Gute Nachrichten aus dem Sudan sind selten. Amnesty International konnte letztes Jahr einen viel beachteten Erfolg verbuchen, als es der NGO gelang, durch internationalen Druck die schwangere Meriam Yehya Ibrahim zuerst vor dem Tod durch Steinigung zu bewahren und dann sogar ihre Ausreise aus sudanesischen Gefängnissen nach Europa durchzusetzen. Der Erfolg der Kampagne dürfte dadurch begünstigt worden sein, dass sich der Sudan seit einigen Jahren wieder bester Handelsbeziehungen gerade mit westlichen Staaten erfreut, die durch derart unschöne Meldungen nicht getrübt werden sollen.
Diese Beziehungen sind für das Regime im Sudan nicht nur wirtschaftlich von Vorteil, sondern auch politisch: Ebenfalls letztes Jahr musste der Internationale Gerichtshof in Den Haag die Ermittlungen gegen Präsident Umar Hasan Ahmad al-Baschir einstellen, obwohl in Den Haag schon seit vielen Jahren ein Haftbefehl wegen Völkermordes gegen ihn vorliegt. Begründung des Gerichtshofes: Die internationale Gemeinschaft hatte die Ermittlungen schlichtweg unzureichend unterstützt. Derweil leiden diejenigen Opfer des Regimes, die nicht wie Meriam als gut vernetzte Akademiker*innen die Möglichkeit haben, Amnesty International auf sich aufmerksam zu machen, weiterhin unter Folter, Verfolgung und Mord.

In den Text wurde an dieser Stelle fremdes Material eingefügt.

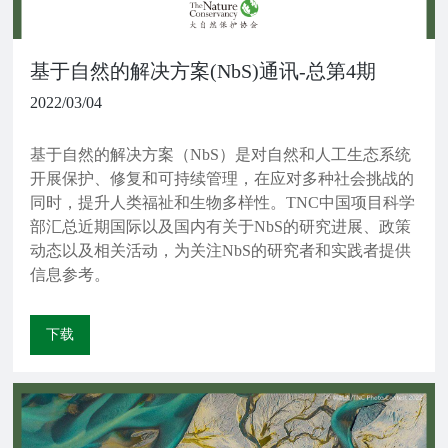
基于自然的解决方案(NbS)通讯-总第4期
2022/03/04
基于自然的解决方案（NbS）是对自然和人工生态系统
开展保护、修复和可持续管理，在应对多种社会挑战的
同时，提升人类福祉和生物多样性。TNC中国项目科学
部汇总近期国际以及国内有关于NbS的研究进展、政策
动态以及相关活动，为关注NbS的研究者和实践者提供
信息参考。
下载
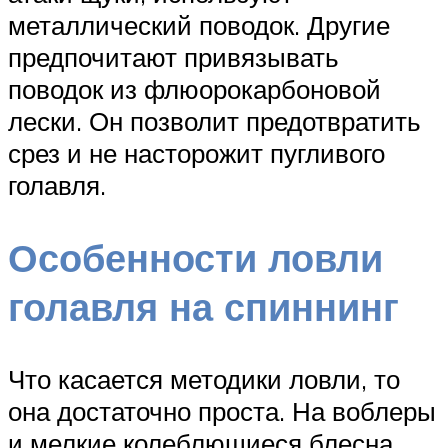
металлический поводок. Другие
предпочитают привязывать
поводок из флюорокарбоновой
лески. Он позволит предотвратить
срез и не насторожит пугливого
голавля.
Особенности ловли
голавля на спиннинг
Что касается методики ловли, то
она достаточно проста. На воблеры
и мелкие колеблющиеся блесна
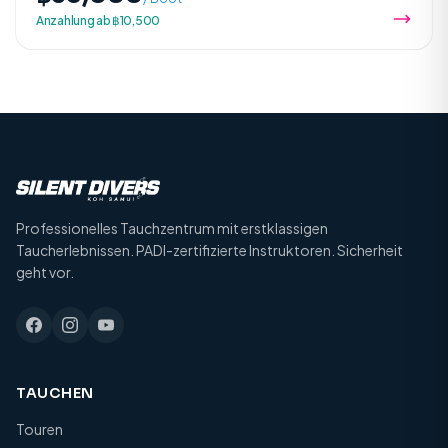
Anzahlung ab ฿10,500
Professionelles Tauchzentrum mit erstklassigen
Taucherlebnissen. PADI-zertifizierte Instruktoren. Sicherheit
geht vor.
TAUCHEN
Touren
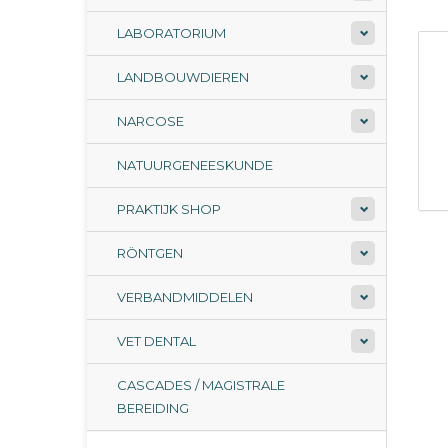
LABORATORIUM
LANDBOUWDIEREN
NARCOSE
NATUURGENEESKUNDE
PRAKTIJK SHOP
RÖNTGEN
VERBANDMIDDELEN
VET DENTAL
CASCADES / MAGISTRALE
BEREIDING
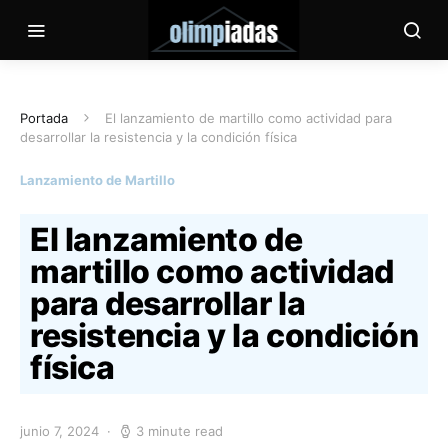
Portada
El lanzamiento de martillo como actividad para
desarrollar la resistencia y la condición física
Lanzamiento de Martillo
El lanzamiento de
martillo como actividad
para desarrollar la
resistencia y la condición
física
junio 7, 2024
3 minute read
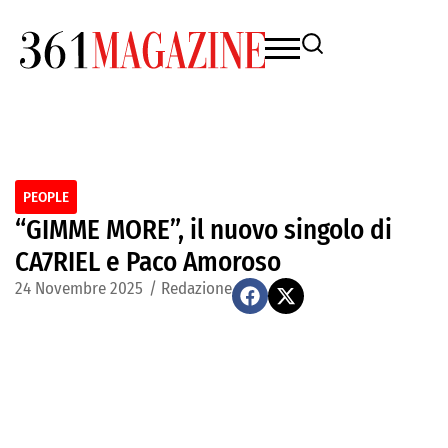
PEOPLE
“GIMME MORE”, il nuovo singolo di
CA7RIEL e Paco Amoroso
24 Novembre 2025
/
Redazione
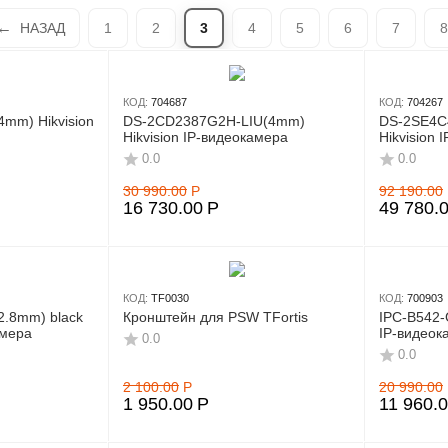
НАЗАД
1
2
3
4
5
6
7
8
КОД:
704687
КОД:
704267
mm) Hikvision
DS-2CD2387G2H-LIU(4mm)
DS-2SE4C
Hikvision IP-видеокамера
Hikvision 
поворотн
0.0
0.0
30 990.00
Р
92 190.00
16 730.00
Р
49 780.
КОД:
TF0030
КОД:
700903
2.8mm) black
Кронштейн для PSW TFortis
IPC-B542-
амера
IP-видеок
0.0
0.0
2 100.00
Р
20 990.00
1 950.00
Р
11 960.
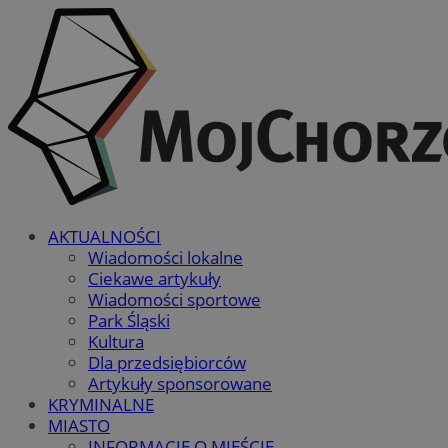
AKTUALNOŚCI
Wiadomości lokalne
Ciekawe artykuły
Wiadomości sportowe
Park Śląski
Kultura
Dla przedsiębiorców
Artykuły sponsorowane
KRYMINALNE
MIASTO
INFORMACJE O MIEŚCIE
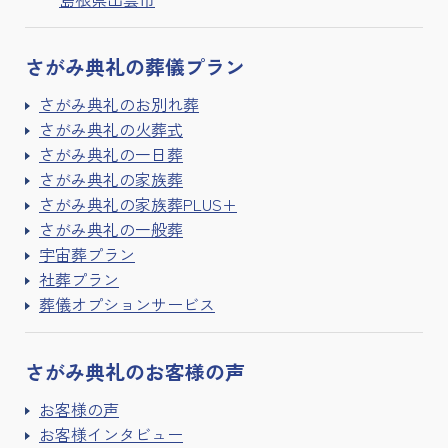
さがみ典礼の
葬儀プラン
さがみ典礼のお別れ葬
さがみ典礼の火葬式
さがみ典礼の一日葬
さがみ典礼の家族葬
さがみ典礼の家族葬PLUS+
さがみ典礼の一般葬
宇宙葬プラン
社葬プラン
葬儀オプションサービス
さがみ典礼の
お客様の声
お客様の声
お客様インタビュー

Schwieriges Bündnis für ein schweres Ziel
Al-Bashir steht international so gut da wie noch nie in seiner über 25-jährigen Diktatur. Ein Land, in dem es nur eine staatliche Einheitsgewerkschaft gibt, die die Löhne nach den wirtschaftlichen Interessen des Landes und so auch seiner Partner festlegt, hat durchaus globale Attraktivität. Die kämpferischen Gewerkschafter*innen der 80er Jahre wurden fast alle nach dem Putsch al-Bashirs inhaftiert und hingerichtet.
Und doch ereignen sich derzeit wichtige Umbrüche im Land, die dem Präsidenten gefährlich werden könnten. Die verschiedenen Oppositionsgruppen haben begonnen, sich zu vernetzen. Dabei könnten die einzelnen Akteur*innen unterschiedlicher nicht sein, sowohl hinsichtlich ihrer politischen Ideen als auch ihrer Methoden: Von bürgerlich-liberal bis kommunistisch, von atheistisch bis christlich und sogar islamistisch oder von sozialer Bewegung bis bewaffneter Miliz – aus diesem Flickenteppich soll eine große Oppositionsbewegung hervorgehen. Die soziale Not und die politische Unterdrückung im Land lassen einen solchen Schritt aus der Sicht vieler als notwendig erscheinen. In der Region Darfur sind nach wie vor die größten Flüchtlingscamps der Welt, Millionen leben in Zeltdörfern oder Baracken und sind auf fremde Hilfe angewiesen. Der Terror der regierungsnahen islamistischen Milizen, die außerhalb der Camps jede auch nur vermutete Abweichung vom Dogma der islamistischen Partei bestrafen, sorgt für den unablässigen Zustrom von Flüchtlingen in die Camps. Bereits vor Monaten schlug das UNHCR Alarm: angesichts der UN-Hilfslieferungen zugunsten der Flüchtlinge aus Syrien und dem Irak könnte es nun zu einem schweren Engpass in Darfur kommen, Hunderttausenden droht die Unterversorgung.Die sich neu formierende Oppositionsbewegung möchte mit diesen Zuständen Schluss machen. Unter dem Slogan „Verschwinde, al-Bashir“ tritt sie für die Absetzung des Präsidenten, die Beendigung der Diktatur und die Durchführung freier und allgemeiner Wahlen ein. Dies wäre auch die Bedingung für jegliches freies Gewerkschaftsleben im Sudan.